The exhibition also finds room to introduce visitors to Vestre’s new manufacturing facility the Plus – the world’s most environmentally friendly furniture factory – and to champion the brand’s sincere dedication to sustainability and the circular economy. This is embodied in the fabric of the exhibition itself – all materials are being recycled from the award-winning stand Note created for Vestre at Stockholm Furniture Fair 2020.
Bureau's architecture by HNNA, interiors by Roz Barr and photography Ruth Ward.

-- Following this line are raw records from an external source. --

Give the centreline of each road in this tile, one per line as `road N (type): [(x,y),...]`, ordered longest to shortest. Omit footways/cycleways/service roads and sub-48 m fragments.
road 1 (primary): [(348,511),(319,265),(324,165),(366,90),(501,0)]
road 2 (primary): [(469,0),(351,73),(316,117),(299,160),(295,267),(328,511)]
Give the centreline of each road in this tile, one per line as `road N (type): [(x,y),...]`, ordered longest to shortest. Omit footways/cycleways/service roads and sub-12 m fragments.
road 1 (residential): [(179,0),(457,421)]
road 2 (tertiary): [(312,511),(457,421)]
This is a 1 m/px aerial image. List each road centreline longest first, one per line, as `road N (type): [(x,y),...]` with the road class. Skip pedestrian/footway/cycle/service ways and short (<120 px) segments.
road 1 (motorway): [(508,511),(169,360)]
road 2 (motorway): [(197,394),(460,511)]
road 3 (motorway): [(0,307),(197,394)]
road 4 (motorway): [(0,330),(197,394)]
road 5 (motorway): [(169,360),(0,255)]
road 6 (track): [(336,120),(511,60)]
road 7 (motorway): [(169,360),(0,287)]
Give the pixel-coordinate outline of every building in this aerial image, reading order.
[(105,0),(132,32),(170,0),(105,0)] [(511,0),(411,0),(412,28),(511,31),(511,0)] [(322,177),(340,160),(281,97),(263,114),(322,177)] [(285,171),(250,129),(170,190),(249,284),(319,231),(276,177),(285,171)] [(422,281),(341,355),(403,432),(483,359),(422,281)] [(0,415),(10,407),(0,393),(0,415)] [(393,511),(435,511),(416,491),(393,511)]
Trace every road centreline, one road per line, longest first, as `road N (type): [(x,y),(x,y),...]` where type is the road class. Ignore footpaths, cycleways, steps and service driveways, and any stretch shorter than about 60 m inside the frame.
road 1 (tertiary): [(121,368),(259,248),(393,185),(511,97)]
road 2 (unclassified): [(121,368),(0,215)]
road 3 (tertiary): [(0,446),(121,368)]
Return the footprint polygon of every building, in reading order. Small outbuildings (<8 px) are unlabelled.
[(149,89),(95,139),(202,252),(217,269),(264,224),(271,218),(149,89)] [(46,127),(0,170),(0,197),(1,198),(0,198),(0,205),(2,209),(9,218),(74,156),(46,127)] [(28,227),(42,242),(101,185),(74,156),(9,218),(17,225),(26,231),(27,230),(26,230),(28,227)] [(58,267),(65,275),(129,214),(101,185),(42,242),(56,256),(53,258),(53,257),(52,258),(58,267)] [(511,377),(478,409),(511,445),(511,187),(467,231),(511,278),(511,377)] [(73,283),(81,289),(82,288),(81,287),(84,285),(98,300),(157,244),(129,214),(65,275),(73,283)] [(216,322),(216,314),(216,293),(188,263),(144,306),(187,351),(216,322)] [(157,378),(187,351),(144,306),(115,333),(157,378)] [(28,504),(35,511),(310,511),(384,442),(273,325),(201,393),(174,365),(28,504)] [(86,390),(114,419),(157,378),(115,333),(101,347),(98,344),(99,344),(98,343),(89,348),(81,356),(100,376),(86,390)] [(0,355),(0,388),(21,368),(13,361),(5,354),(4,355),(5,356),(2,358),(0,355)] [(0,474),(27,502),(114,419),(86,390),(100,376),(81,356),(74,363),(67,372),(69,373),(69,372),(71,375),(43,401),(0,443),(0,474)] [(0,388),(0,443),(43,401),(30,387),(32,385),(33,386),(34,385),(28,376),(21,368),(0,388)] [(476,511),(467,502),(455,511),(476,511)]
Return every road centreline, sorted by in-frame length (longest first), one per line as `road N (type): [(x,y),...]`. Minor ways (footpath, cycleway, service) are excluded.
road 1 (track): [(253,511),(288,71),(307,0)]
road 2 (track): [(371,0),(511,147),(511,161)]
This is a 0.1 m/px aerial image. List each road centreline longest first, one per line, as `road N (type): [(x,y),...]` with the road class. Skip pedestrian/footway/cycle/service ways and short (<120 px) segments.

Sneak peek inside Bureau First look at Roz Barr’s interiors for Design District members’ club and workspace
The full photoshoot is due at the end of the August, but in the meantime, feast your eyes on this first-look shots inside Bureau, and check out interior architect Roz Barr’s materially honest fusion of the utilitarian with the sophisticated. Working with two blank canvas buildings – one care of HNNA; the other by Architecture 00 – Roz Barr Architects has worked with the contours and features of each structure to create versatile and adaptable workspace layouts to suit the needs of diverse creatives and disciplines. Developed during the pandemic, Bureau is designed to offer a flexible ‘third-way’ workspace, offering the social and collaborative benefits of the office with the freedom and flexibility of working form home. As Roz puts it: “It’s not about rows of booths and cubicles anymore – we need places where we can connect with each other, build ideas together, and enjoy the magic of chance and happenstance.”